* _Your objective_
Rewrite every record with "pose" replaced by "camera", keeping everything else unchanged. Omit the pictures from your answer.

_____

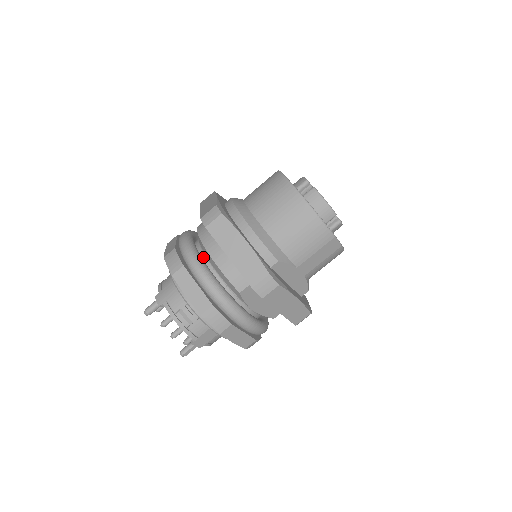
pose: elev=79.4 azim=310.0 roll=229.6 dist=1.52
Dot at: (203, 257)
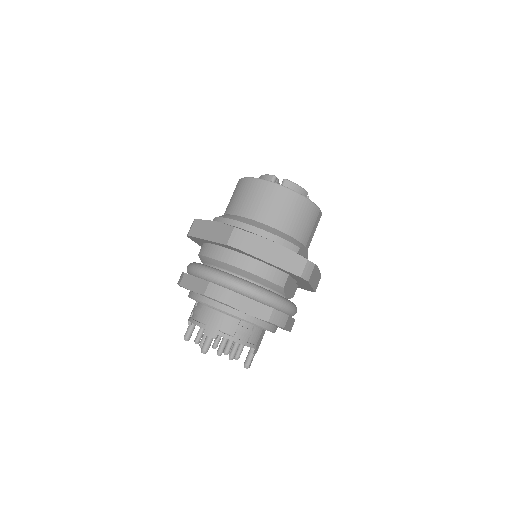
Dot at: occluded
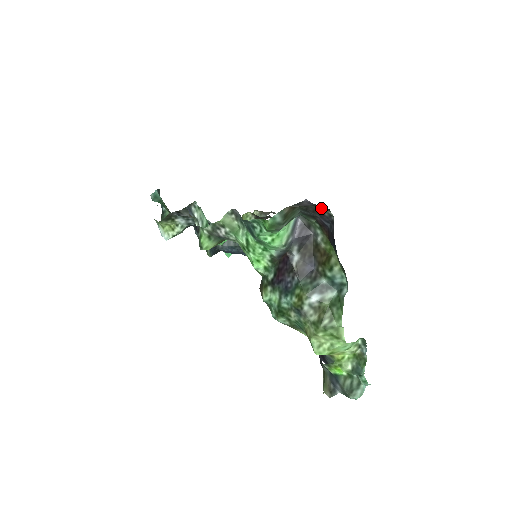
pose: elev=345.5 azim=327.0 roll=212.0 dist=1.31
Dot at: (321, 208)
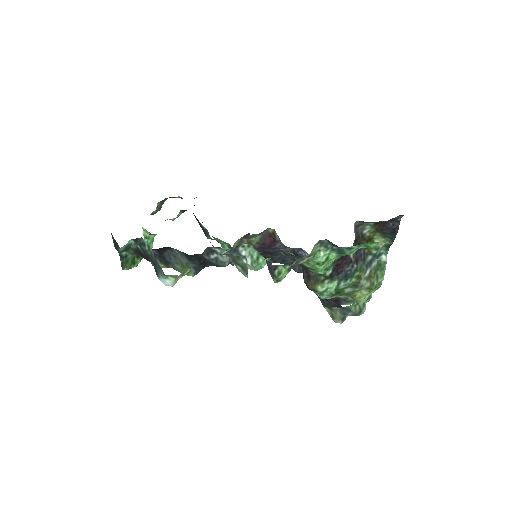
Dot at: (397, 216)
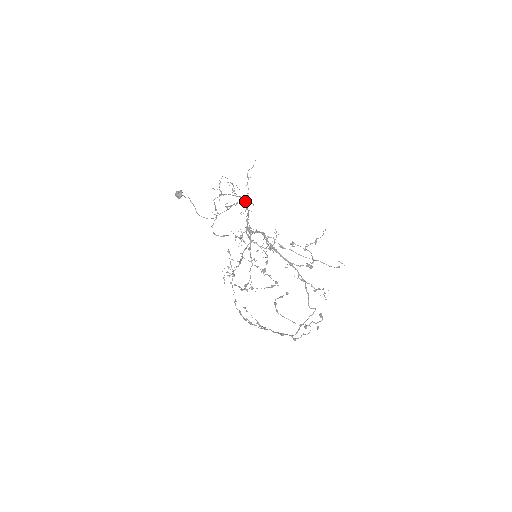
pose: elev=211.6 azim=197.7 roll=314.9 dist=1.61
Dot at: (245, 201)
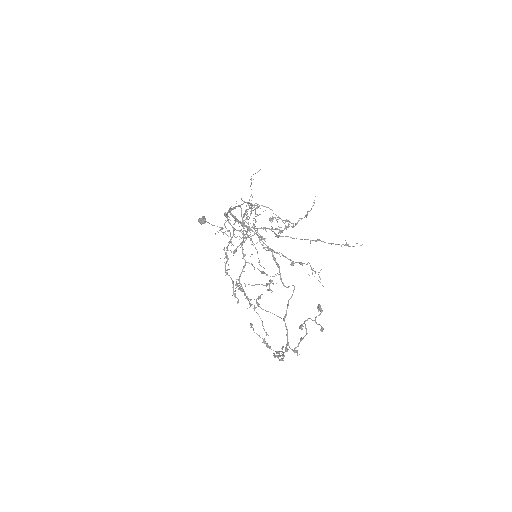
Dot at: (247, 202)
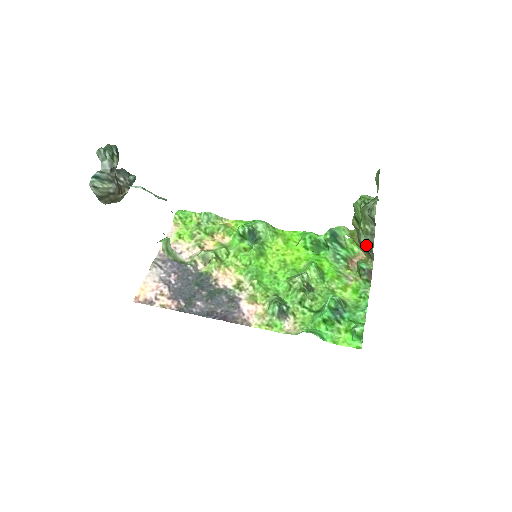
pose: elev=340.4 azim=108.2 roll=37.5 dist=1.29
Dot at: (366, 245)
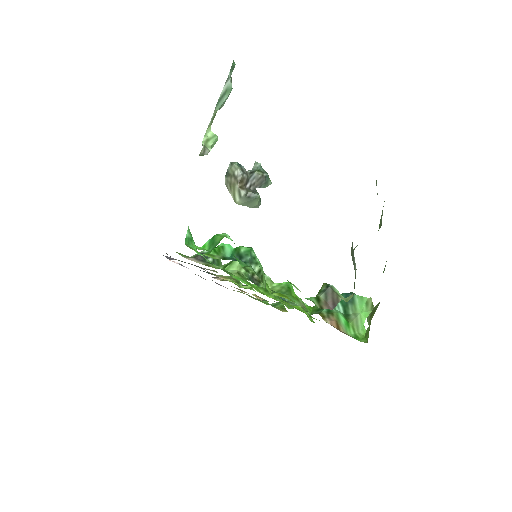
Dot at: occluded
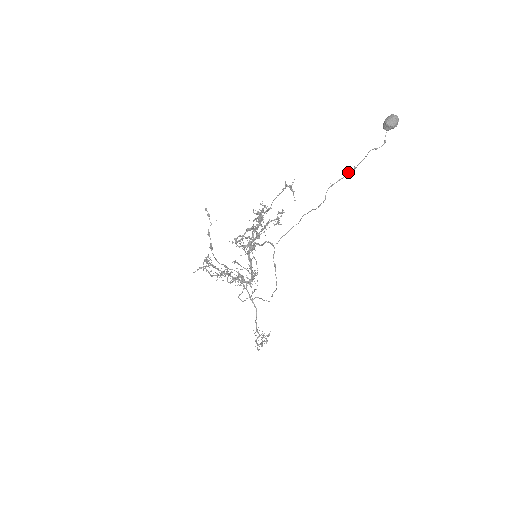
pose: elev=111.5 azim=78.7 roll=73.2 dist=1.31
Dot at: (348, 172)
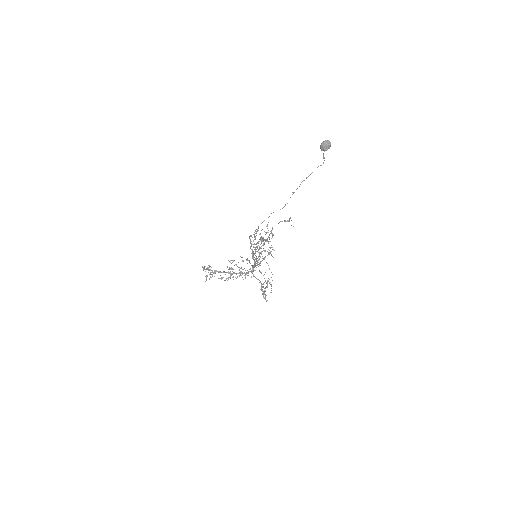
Dot at: occluded
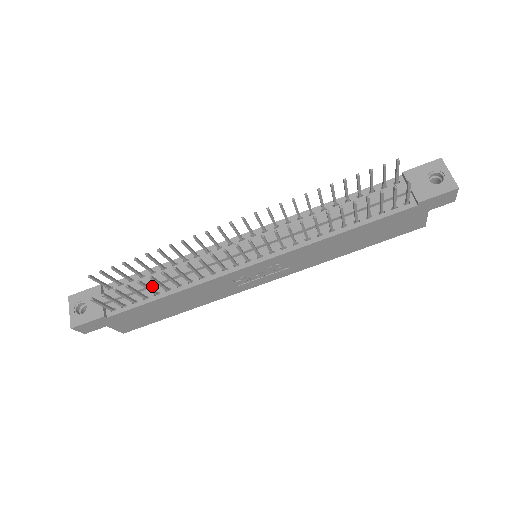
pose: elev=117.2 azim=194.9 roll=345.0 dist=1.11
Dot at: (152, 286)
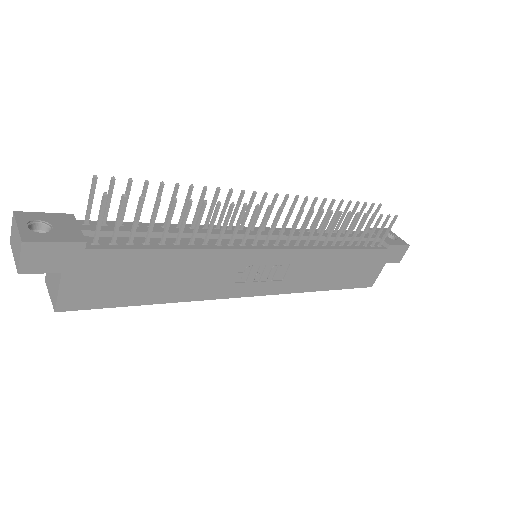
Dot at: (155, 235)
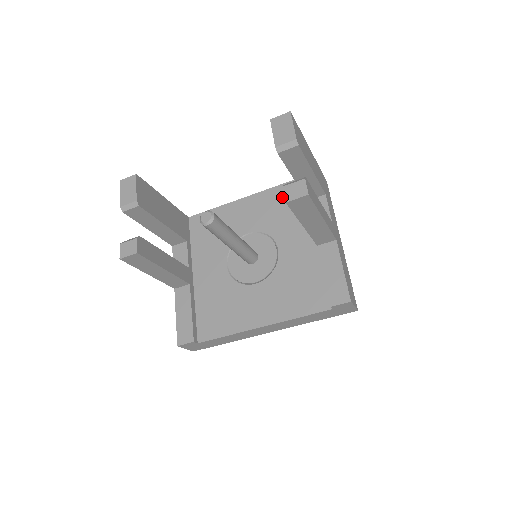
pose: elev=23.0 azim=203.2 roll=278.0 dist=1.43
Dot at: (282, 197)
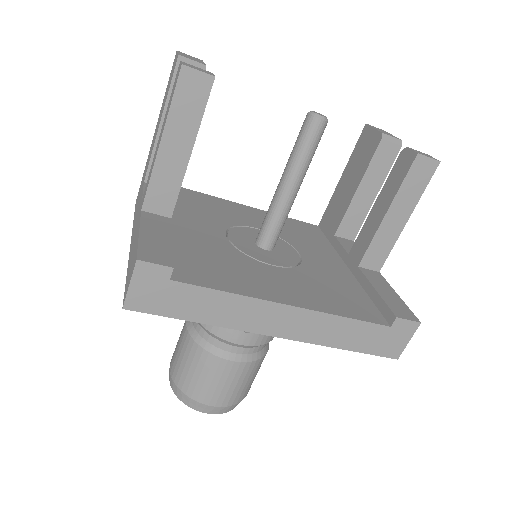
Dot at: (297, 226)
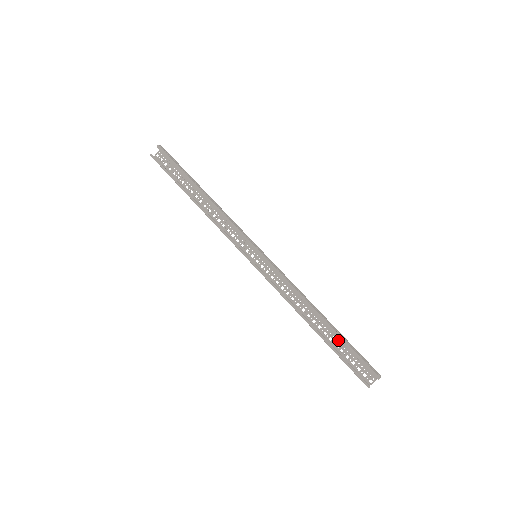
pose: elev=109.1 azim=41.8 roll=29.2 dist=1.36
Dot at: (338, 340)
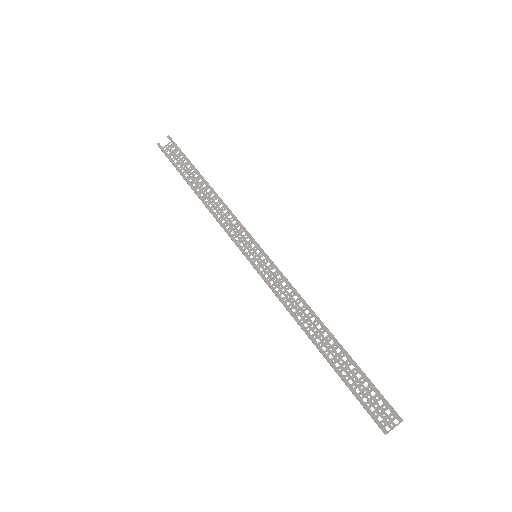
Dot at: (347, 367)
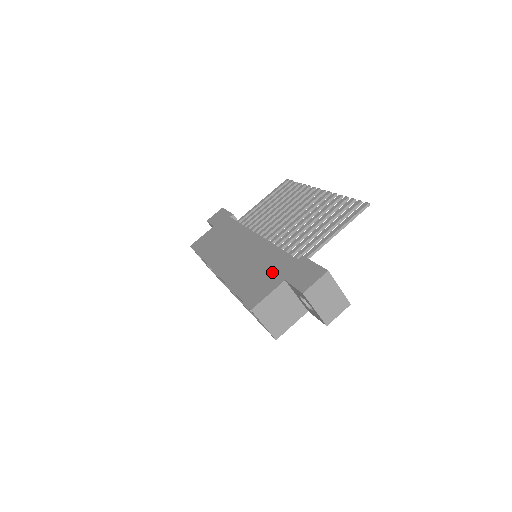
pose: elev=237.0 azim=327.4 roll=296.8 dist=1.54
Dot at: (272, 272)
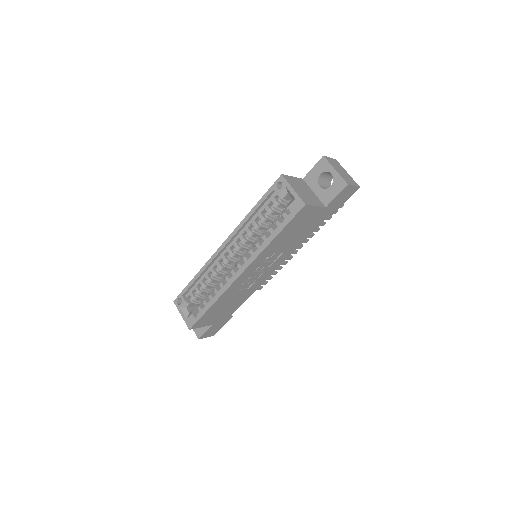
Dot at: occluded
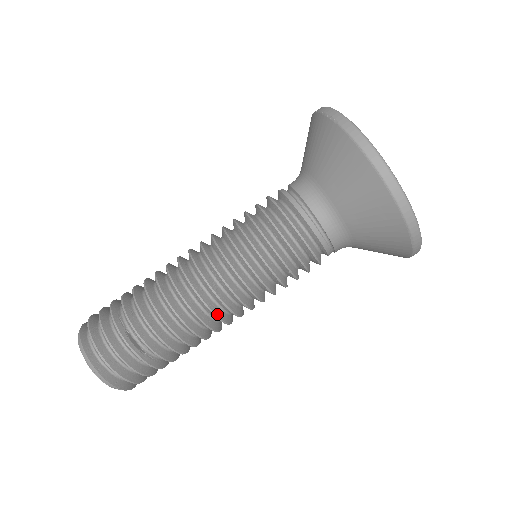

_____

* _Answer in full_
camera: elev=79.4 azim=310.0 roll=229.6 dist=1.52
Dot at: (203, 257)
Dot at: occluded
camera: elev=345.5 azim=327.0 roll=212.0 dist=1.31
Dot at: (321, 208)
Dot at: (397, 216)
camera: elev=211.6 azim=197.7 roll=314.9 dist=1.61
Dot at: (245, 201)
Dot at: (247, 202)
camera: elev=340.4 azim=108.2 roll=37.5 dist=1.29
Dot at: (366, 245)
Dot at: occluded
camera: elev=111.5 azim=78.7 roll=73.2 dist=1.31
Dot at: (348, 172)
Dot at: occluded
camera: elev=117.2 azim=194.9 roll=345.0 dist=1.11
Dot at: (152, 286)
Dot at: (155, 235)
camera: elev=23.0 azim=203.2 roll=278.0 dist=1.43
Dot at: (282, 197)
Dot at: (297, 226)
camera: elev=109.1 azim=41.8 roll=29.2 dist=1.36
Dot at: (338, 340)
Dot at: (347, 367)
camera: elev=237.0 azim=327.4 roll=296.8 dist=1.54
Dot at: (272, 272)
Dot at: occluded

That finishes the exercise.